Someone showed me a picture today. It had Osama’s head in Lady Liberty’s hand. It was a striking image, one that hypocritically left me feeling a moment’s perverse satisfaction, but then it left me with a more lasting feeling of discomfort. While I am proud that we defend our people, while I am proud of all that we have accomplished in the war and proud that we finally brought down the man responsible for it, while I am relieved and very proud that our nation doesn’t forget when our own are harmed, I remember a quote from Dr. Martin Luther King, Jr that said, “”I mourn the loss of thousands of precious lives, but I will not rejoice in the death of one, not even an enemy. Returning hate for hate multiplies hate, adding deeper darkness to a night already devoid of stars. Darkness cannot drive out darkness: only light can do that. Hate cannot drive out hate: only love can do that.”

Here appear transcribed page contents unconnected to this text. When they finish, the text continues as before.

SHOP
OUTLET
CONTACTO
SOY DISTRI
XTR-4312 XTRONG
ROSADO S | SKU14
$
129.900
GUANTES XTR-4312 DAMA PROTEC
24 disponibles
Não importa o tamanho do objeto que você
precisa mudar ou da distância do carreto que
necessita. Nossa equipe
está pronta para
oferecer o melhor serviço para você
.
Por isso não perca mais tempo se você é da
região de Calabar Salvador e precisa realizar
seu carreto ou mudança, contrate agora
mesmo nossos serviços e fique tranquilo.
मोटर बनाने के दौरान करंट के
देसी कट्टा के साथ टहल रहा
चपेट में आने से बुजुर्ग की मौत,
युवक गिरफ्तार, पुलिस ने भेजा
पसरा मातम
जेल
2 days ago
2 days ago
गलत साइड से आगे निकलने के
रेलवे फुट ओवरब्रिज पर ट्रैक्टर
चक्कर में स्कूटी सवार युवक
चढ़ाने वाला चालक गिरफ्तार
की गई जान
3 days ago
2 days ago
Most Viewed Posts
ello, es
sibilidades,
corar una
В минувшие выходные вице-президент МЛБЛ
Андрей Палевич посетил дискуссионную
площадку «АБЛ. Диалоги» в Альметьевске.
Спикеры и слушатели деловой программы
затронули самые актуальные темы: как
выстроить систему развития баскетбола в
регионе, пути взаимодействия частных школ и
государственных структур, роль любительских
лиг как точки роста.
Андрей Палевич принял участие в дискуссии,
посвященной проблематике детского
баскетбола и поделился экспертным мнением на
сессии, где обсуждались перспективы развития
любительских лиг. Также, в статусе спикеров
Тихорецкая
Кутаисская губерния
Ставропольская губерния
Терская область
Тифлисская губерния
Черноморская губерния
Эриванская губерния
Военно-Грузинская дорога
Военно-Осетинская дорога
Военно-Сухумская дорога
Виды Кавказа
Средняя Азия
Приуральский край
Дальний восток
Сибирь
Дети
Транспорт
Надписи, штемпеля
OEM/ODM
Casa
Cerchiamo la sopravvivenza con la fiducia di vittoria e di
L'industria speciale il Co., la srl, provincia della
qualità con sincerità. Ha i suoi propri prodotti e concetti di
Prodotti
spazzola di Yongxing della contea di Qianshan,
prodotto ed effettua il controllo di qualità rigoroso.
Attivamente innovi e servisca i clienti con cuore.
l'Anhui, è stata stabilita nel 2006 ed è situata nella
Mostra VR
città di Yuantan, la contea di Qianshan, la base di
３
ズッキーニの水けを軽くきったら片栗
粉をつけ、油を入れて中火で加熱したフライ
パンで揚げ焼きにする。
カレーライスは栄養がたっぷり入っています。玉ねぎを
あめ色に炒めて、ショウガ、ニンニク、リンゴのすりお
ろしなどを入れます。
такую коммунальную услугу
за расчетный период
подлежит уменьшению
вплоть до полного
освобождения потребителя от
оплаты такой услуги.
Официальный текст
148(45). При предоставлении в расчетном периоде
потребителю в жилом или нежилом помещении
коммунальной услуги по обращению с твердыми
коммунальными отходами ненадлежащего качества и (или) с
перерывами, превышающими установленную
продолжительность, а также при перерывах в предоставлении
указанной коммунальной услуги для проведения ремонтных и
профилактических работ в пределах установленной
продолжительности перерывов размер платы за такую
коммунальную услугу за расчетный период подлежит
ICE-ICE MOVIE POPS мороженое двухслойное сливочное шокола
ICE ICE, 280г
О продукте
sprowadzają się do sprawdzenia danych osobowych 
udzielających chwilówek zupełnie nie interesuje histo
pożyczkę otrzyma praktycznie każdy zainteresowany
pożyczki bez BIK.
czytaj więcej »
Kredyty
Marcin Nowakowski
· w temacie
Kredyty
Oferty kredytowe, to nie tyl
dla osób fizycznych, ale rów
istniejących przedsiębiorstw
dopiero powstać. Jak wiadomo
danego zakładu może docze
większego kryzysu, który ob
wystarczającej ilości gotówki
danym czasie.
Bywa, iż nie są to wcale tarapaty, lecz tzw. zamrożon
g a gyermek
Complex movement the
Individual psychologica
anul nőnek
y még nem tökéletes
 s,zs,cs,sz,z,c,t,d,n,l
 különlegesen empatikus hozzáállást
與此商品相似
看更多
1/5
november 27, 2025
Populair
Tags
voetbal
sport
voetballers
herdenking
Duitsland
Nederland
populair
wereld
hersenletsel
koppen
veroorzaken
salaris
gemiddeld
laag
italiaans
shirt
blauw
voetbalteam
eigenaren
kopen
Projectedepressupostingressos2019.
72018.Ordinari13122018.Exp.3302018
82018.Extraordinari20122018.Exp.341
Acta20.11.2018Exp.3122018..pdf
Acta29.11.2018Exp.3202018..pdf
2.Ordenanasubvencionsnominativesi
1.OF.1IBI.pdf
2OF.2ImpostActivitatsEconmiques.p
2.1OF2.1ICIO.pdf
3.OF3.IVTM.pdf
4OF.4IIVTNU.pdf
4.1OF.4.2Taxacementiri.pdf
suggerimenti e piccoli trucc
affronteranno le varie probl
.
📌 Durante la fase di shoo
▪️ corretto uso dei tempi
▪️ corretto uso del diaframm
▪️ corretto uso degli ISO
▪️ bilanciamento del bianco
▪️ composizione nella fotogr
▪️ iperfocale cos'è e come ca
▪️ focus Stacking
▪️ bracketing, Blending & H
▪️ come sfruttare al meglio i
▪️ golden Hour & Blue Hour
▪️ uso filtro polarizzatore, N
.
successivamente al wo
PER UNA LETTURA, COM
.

I am relieved that Osama is dead, but the knowledge doesn’t make me want to party or throw confetti in the air. Instead, it serves as a somber reminder that evil will always exist in the world and that my responsibility to my hurt friend and American isn’t fully accomplished. If it’s needed, I can now quietly and somberly offer the death of bin Laden as a way to find closure for those most deeply impacted by his reign of terror. But, otherwise, all I really want to do is look at the stranger who, I know, was hurt and saddened like I was on September 11, 2001 and ask, “Can I have a hug?”